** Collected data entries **
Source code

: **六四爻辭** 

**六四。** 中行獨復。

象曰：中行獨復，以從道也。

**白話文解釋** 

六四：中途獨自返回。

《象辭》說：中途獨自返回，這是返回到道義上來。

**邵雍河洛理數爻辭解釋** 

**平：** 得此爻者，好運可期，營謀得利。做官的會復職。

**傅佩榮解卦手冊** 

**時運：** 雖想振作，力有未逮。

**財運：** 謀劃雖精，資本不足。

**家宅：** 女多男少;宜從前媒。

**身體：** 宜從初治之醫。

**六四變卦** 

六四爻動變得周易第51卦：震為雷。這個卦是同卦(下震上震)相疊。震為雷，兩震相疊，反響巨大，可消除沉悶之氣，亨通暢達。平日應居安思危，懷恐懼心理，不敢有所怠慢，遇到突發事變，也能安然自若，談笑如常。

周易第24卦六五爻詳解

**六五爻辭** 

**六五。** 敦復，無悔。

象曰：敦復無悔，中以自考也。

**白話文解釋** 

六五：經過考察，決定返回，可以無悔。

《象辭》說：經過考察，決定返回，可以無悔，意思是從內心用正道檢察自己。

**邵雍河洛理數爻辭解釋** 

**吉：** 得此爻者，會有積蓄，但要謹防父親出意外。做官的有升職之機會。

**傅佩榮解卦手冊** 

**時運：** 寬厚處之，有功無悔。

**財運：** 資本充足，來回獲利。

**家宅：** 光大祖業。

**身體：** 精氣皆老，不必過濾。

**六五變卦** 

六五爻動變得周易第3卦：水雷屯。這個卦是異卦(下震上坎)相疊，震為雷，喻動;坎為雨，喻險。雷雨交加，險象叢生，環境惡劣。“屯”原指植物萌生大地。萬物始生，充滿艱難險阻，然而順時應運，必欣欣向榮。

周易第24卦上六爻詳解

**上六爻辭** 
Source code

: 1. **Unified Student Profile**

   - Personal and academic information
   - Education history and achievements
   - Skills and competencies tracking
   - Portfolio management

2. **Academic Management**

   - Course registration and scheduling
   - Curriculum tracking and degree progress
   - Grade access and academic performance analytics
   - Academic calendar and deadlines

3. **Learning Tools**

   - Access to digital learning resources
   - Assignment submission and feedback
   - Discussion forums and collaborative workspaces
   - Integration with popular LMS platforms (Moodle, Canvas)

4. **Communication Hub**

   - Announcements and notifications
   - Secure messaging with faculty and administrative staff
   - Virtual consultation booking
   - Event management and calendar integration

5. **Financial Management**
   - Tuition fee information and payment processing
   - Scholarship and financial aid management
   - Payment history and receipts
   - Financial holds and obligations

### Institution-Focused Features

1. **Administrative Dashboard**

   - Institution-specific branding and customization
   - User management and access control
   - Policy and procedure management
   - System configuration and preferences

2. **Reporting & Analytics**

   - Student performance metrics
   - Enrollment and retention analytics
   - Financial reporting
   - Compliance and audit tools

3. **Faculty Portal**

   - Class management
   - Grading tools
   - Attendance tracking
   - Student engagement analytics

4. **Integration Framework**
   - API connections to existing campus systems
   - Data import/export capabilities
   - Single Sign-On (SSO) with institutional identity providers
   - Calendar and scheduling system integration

** ACTIVITY **
Every line in the records above that contains the word "Student" should be copied out.

** ANSWER BOX **
: 1. **Unified Student Profile**
   - Student performance metrics
   - Student engagement analytics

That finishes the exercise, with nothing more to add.